### Action item
In the listing that follows, the range to quote begins at the line that has "left elbow: (177, 120)" and ends after the line that has "left shoulder: (239, 205)"; quote it verbatim and add nothing.

### Task inputs
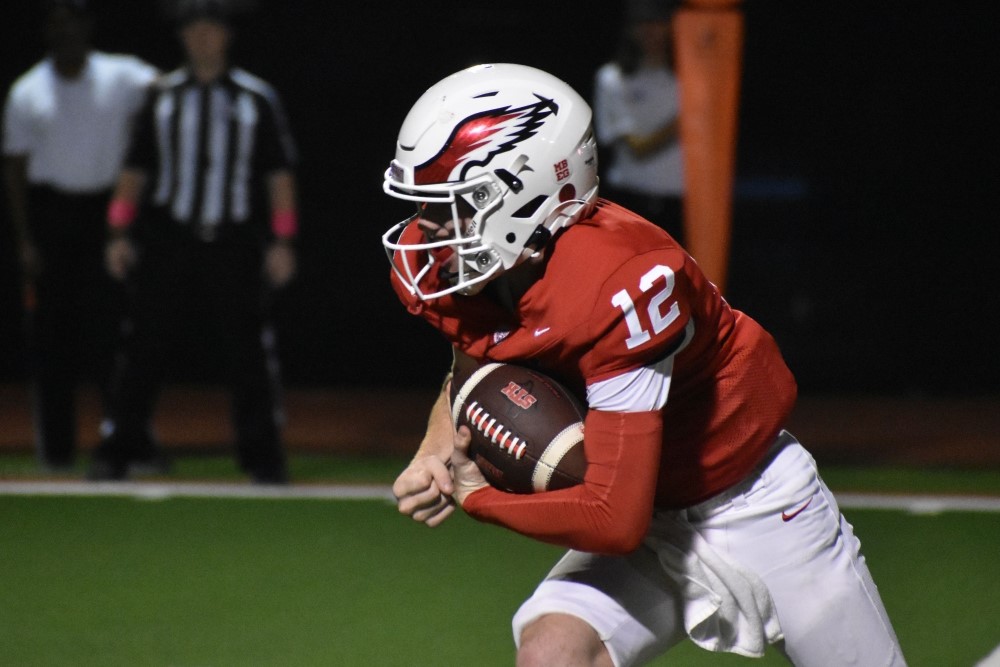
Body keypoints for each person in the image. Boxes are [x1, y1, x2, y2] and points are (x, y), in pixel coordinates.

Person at [383, 64, 906, 666]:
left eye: (452, 208)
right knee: (552, 655)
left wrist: (477, 497)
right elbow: (473, 361)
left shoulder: (622, 278)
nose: (427, 232)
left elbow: (614, 519)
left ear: (525, 193)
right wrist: (434, 449)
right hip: (652, 509)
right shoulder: (461, 272)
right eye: (425, 206)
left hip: (756, 502)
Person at [89, 0, 299, 483]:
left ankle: (263, 457)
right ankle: (119, 449)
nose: (203, 37)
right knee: (142, 348)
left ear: (227, 36)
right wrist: (118, 232)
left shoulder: (255, 98)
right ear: (182, 37)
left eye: (212, 28)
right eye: (194, 29)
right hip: (170, 238)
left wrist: (283, 240)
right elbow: (135, 169)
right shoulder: (161, 96)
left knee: (249, 353)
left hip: (233, 241)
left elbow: (279, 175)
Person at [2, 0, 159, 471]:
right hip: (52, 216)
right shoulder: (27, 91)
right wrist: (24, 239)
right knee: (51, 338)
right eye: (57, 24)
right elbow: (14, 169)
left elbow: (167, 86)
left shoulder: (121, 75)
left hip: (107, 216)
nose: (66, 33)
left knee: (114, 336)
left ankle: (125, 442)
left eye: (74, 23)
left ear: (88, 28)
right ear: (47, 31)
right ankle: (56, 450)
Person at [592, 0, 684, 242]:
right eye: (643, 24)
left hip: (682, 203)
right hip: (631, 199)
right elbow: (637, 148)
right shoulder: (612, 78)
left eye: (658, 23)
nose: (651, 32)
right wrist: (688, 121)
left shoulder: (690, 77)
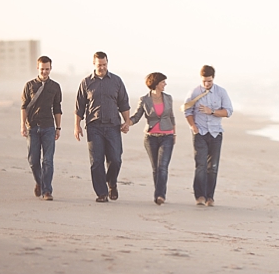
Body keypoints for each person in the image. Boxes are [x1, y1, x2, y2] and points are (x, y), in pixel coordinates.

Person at [74, 51, 131, 203]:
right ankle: (101, 193)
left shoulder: (116, 81)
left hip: (113, 126)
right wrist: (77, 126)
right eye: (99, 65)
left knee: (116, 159)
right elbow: (79, 107)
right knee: (96, 161)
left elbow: (124, 103)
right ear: (94, 64)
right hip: (94, 126)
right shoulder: (86, 83)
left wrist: (127, 122)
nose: (102, 67)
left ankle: (112, 182)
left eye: (104, 65)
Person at [183, 65, 233, 206]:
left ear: (213, 79)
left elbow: (228, 111)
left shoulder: (221, 92)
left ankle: (210, 197)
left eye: (209, 81)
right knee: (201, 165)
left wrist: (211, 111)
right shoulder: (194, 92)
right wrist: (193, 126)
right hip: (200, 132)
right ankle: (200, 196)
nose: (206, 84)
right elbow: (187, 111)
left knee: (213, 167)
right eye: (204, 81)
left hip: (216, 133)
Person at [130, 72, 176, 205]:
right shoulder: (145, 100)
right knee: (155, 168)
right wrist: (128, 123)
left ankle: (160, 195)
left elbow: (171, 117)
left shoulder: (168, 98)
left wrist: (174, 133)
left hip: (167, 136)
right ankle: (159, 193)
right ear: (156, 84)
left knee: (163, 167)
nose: (165, 84)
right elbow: (137, 116)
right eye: (163, 82)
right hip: (150, 138)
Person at [21, 55, 63, 201]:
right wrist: (23, 126)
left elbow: (57, 108)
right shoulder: (29, 85)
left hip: (49, 127)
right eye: (42, 69)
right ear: (37, 68)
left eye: (47, 69)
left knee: (48, 160)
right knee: (33, 161)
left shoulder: (55, 87)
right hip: (32, 127)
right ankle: (39, 182)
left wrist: (58, 128)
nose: (44, 72)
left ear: (50, 69)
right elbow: (24, 107)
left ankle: (47, 191)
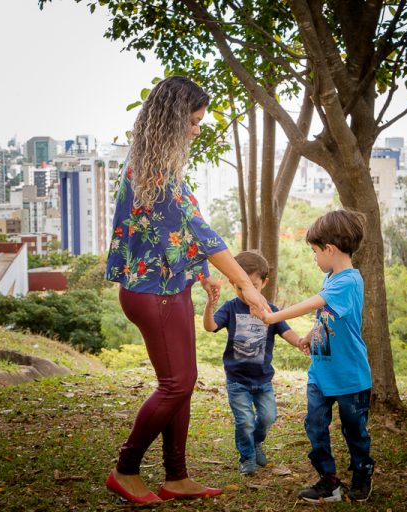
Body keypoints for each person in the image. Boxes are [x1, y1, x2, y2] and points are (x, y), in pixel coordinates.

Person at [103, 76, 271, 504]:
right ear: (172, 120)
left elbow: (167, 235)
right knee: (176, 383)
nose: (198, 129)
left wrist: (200, 275)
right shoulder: (154, 172)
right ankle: (125, 469)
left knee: (183, 381)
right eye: (194, 121)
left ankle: (176, 476)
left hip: (168, 287)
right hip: (152, 294)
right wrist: (245, 286)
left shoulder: (154, 164)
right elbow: (199, 231)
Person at [259, 209, 375, 503]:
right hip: (321, 374)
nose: (314, 258)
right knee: (314, 426)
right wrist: (311, 335)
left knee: (355, 433)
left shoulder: (349, 281)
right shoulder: (332, 277)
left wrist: (273, 316)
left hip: (350, 377)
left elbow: (315, 303)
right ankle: (329, 480)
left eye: (314, 252)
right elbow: (326, 314)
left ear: (330, 249)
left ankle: (362, 473)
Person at [202, 251, 306, 475]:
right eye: (241, 287)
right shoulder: (230, 308)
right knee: (245, 421)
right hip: (237, 380)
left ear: (264, 283)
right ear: (233, 283)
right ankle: (247, 456)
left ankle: (256, 441)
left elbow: (285, 331)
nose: (246, 292)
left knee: (268, 417)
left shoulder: (270, 310)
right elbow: (210, 327)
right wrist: (209, 306)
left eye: (253, 286)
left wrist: (299, 342)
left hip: (263, 379)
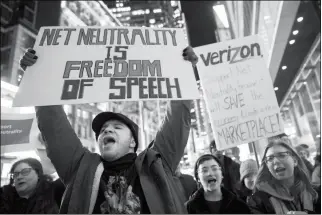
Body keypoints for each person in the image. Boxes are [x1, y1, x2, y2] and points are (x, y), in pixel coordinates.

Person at [19, 46, 198, 213]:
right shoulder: (80, 167)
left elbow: (177, 120)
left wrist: (184, 71)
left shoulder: (157, 163)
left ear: (133, 141)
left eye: (117, 127)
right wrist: (37, 75)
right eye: (103, 129)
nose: (107, 131)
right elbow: (53, 126)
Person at [247, 138, 321, 214]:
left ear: (295, 161)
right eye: (270, 158)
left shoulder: (316, 192)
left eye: (282, 155)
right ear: (267, 167)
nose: (275, 161)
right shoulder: (258, 201)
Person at [185, 154, 251, 214]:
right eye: (204, 170)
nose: (210, 173)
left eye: (214, 168)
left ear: (221, 174)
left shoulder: (239, 205)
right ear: (198, 178)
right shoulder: (189, 208)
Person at [0, 158, 65, 214]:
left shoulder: (55, 190)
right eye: (15, 174)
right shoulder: (5, 196)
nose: (19, 177)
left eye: (25, 172)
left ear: (38, 174)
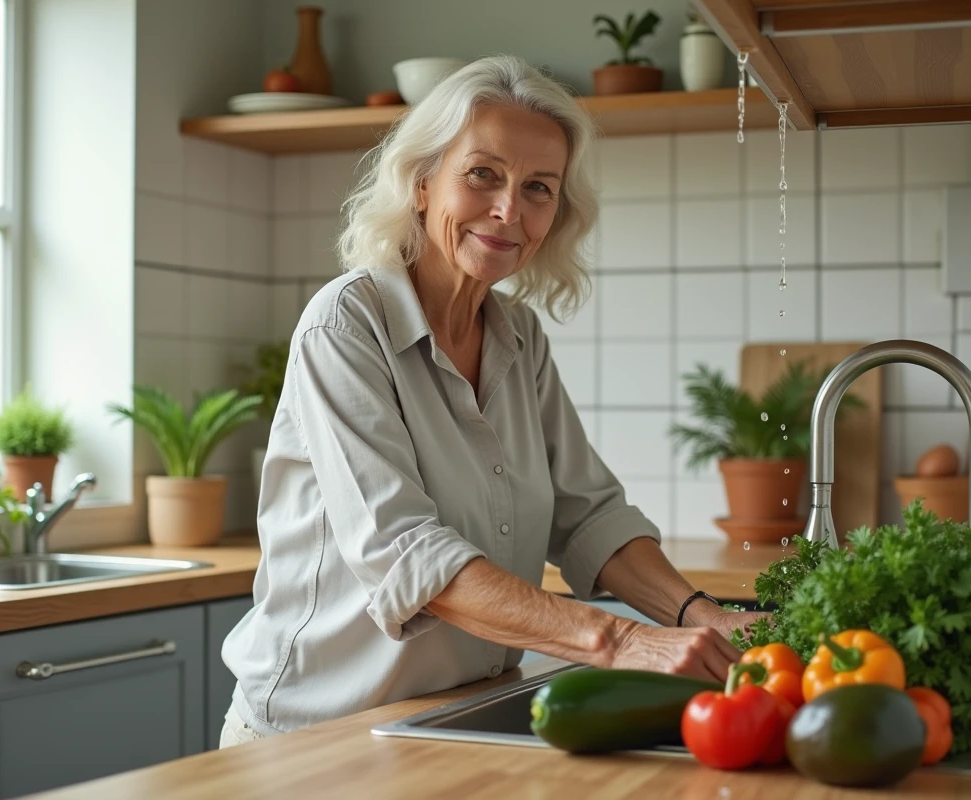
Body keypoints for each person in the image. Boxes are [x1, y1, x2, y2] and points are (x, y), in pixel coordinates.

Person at [219, 54, 766, 749]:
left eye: (539, 187)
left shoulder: (517, 336)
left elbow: (589, 514)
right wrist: (622, 640)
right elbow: (405, 555)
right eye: (483, 175)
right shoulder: (348, 323)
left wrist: (699, 614)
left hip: (440, 724)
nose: (510, 210)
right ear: (421, 183)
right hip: (311, 739)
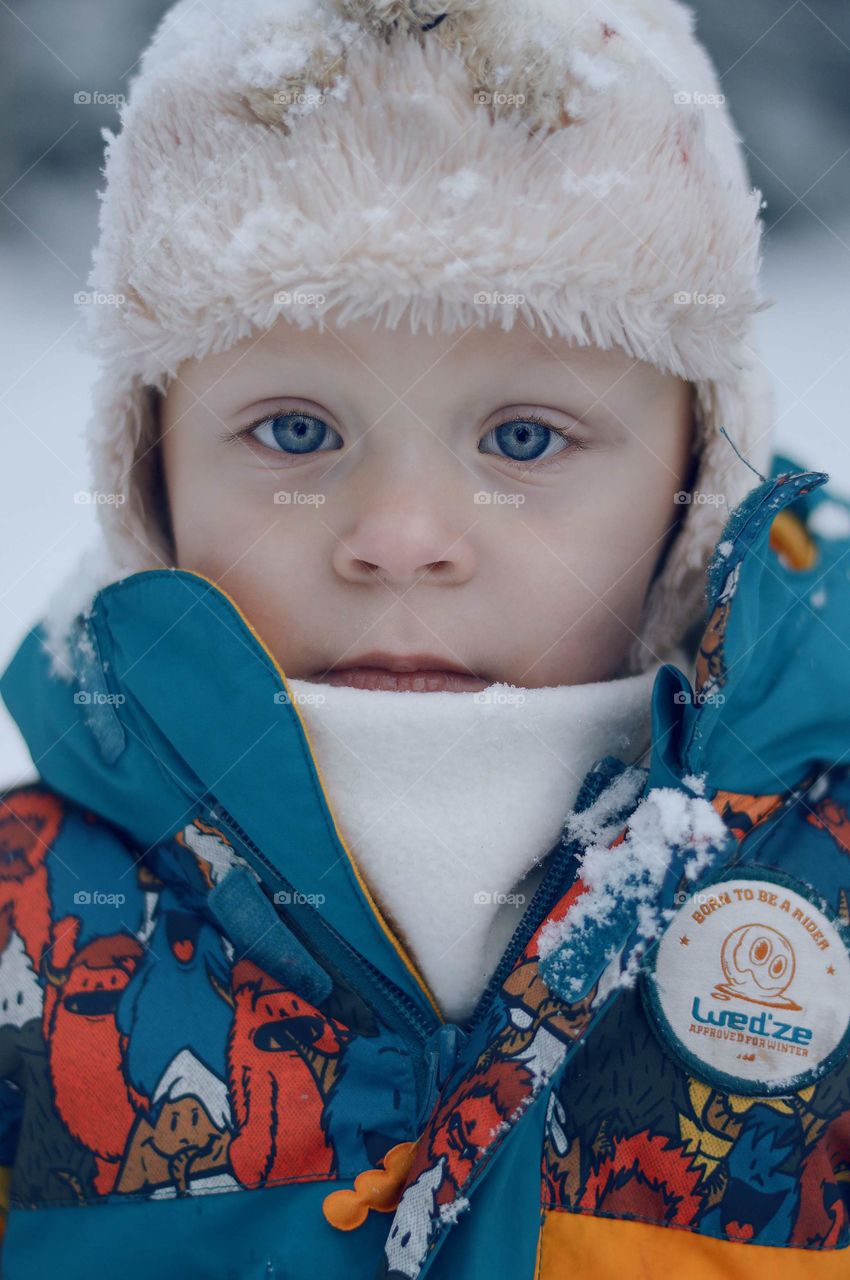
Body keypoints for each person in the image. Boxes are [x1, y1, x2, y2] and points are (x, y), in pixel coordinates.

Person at [1, 1, 849, 1276]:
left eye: (524, 438)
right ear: (149, 473)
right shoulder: (33, 927)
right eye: (295, 432)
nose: (399, 537)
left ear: (693, 483)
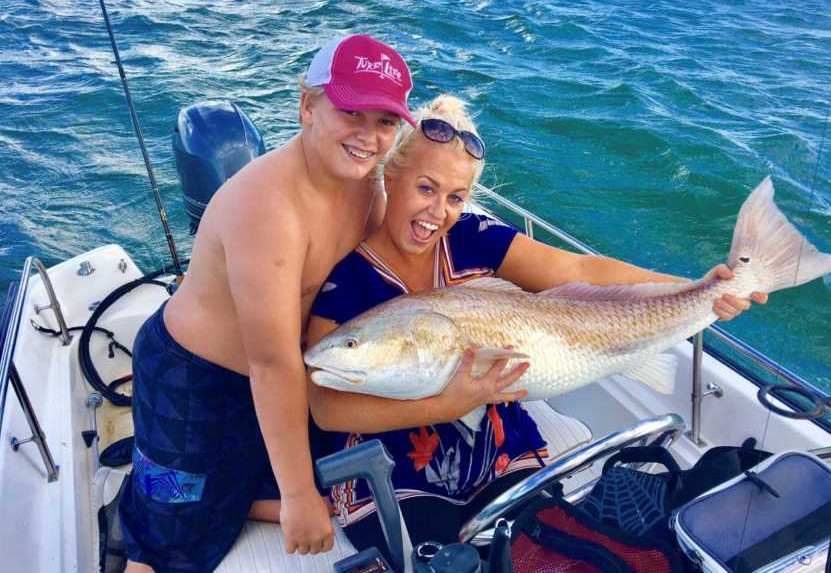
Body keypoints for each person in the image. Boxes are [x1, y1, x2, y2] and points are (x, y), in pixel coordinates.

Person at [303, 94, 768, 556]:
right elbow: (325, 406)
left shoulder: (471, 237)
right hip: (394, 463)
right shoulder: (348, 284)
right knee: (434, 561)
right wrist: (446, 405)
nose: (437, 212)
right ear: (391, 174)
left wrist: (701, 287)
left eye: (455, 197)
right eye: (425, 188)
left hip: (499, 445)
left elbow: (582, 273)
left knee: (544, 551)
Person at [117, 34, 421, 573]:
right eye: (351, 111)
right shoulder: (268, 208)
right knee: (167, 545)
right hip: (193, 380)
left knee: (335, 472)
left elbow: (381, 272)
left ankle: (236, 496)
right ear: (307, 105)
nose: (369, 137)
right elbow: (270, 363)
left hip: (279, 373)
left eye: (385, 122)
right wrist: (299, 495)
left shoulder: (365, 181)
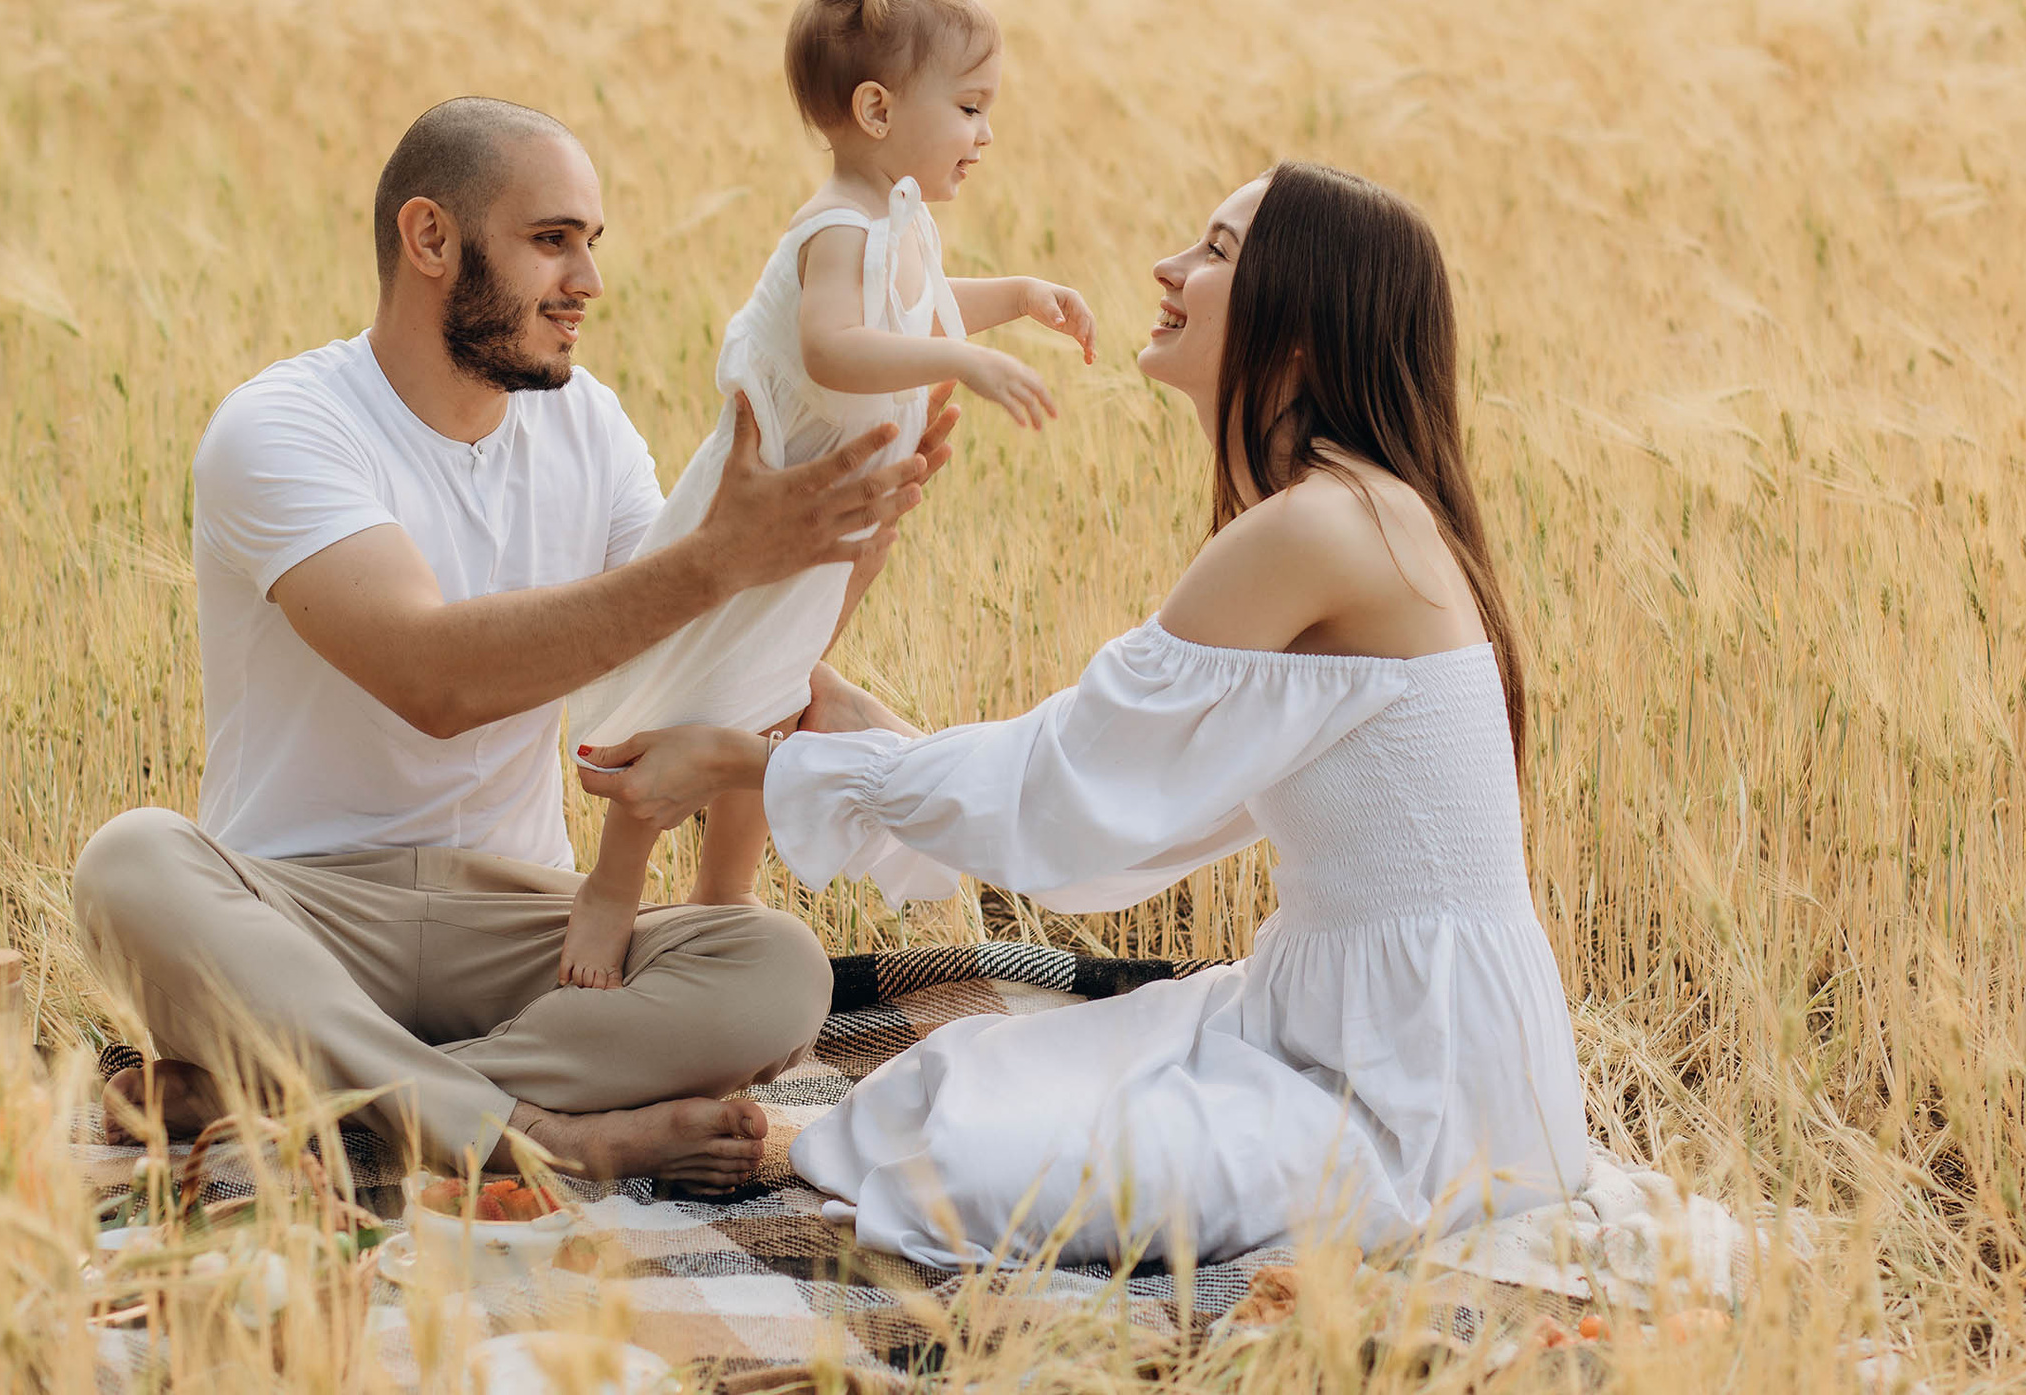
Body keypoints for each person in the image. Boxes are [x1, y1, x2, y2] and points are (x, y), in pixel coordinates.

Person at [572, 162, 1592, 1262]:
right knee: (931, 1090)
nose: (1168, 266)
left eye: (1216, 251)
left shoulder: (1322, 528)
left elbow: (1063, 792)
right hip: (1339, 1021)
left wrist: (752, 764)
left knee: (956, 1167)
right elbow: (1114, 829)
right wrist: (853, 729)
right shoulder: (1349, 514)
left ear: (1300, 328)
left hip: (1414, 1085)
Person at [70, 97, 958, 1188]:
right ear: (430, 238)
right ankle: (545, 1133)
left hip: (522, 925)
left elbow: (690, 664)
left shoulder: (588, 423)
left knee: (776, 968)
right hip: (297, 915)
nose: (588, 279)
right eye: (551, 240)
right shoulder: (283, 427)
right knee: (130, 864)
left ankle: (306, 1091)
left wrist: (838, 552)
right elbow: (432, 678)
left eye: (591, 242)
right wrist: (720, 560)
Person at [558, 0, 1096, 990]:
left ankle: (723, 893)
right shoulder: (837, 228)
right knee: (697, 688)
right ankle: (612, 888)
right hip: (760, 515)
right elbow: (834, 348)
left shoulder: (896, 220)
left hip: (822, 529)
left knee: (771, 698)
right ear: (878, 109)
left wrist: (1019, 296)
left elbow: (921, 301)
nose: (986, 132)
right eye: (970, 107)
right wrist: (963, 359)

### Solved exercise
left elbow: (177, 120)
left wrist: (184, 71)
left shoulder: (157, 163)
left ear: (133, 141)
left eye: (117, 127)
right wrist: (37, 75)
right eye: (103, 129)
nose: (107, 131)
right elbow: (53, 126)
Person at [247, 138, 321, 214]:
left ear: (295, 161)
right eye: (270, 158)
left shoulder: (316, 192)
left eye: (282, 155)
right ear: (267, 167)
nose: (275, 161)
right shoulder: (258, 201)
Person at [185, 154, 251, 214]:
right eye: (204, 170)
nose: (210, 173)
left eye: (214, 168)
left ear: (221, 174)
left shoulder: (239, 205)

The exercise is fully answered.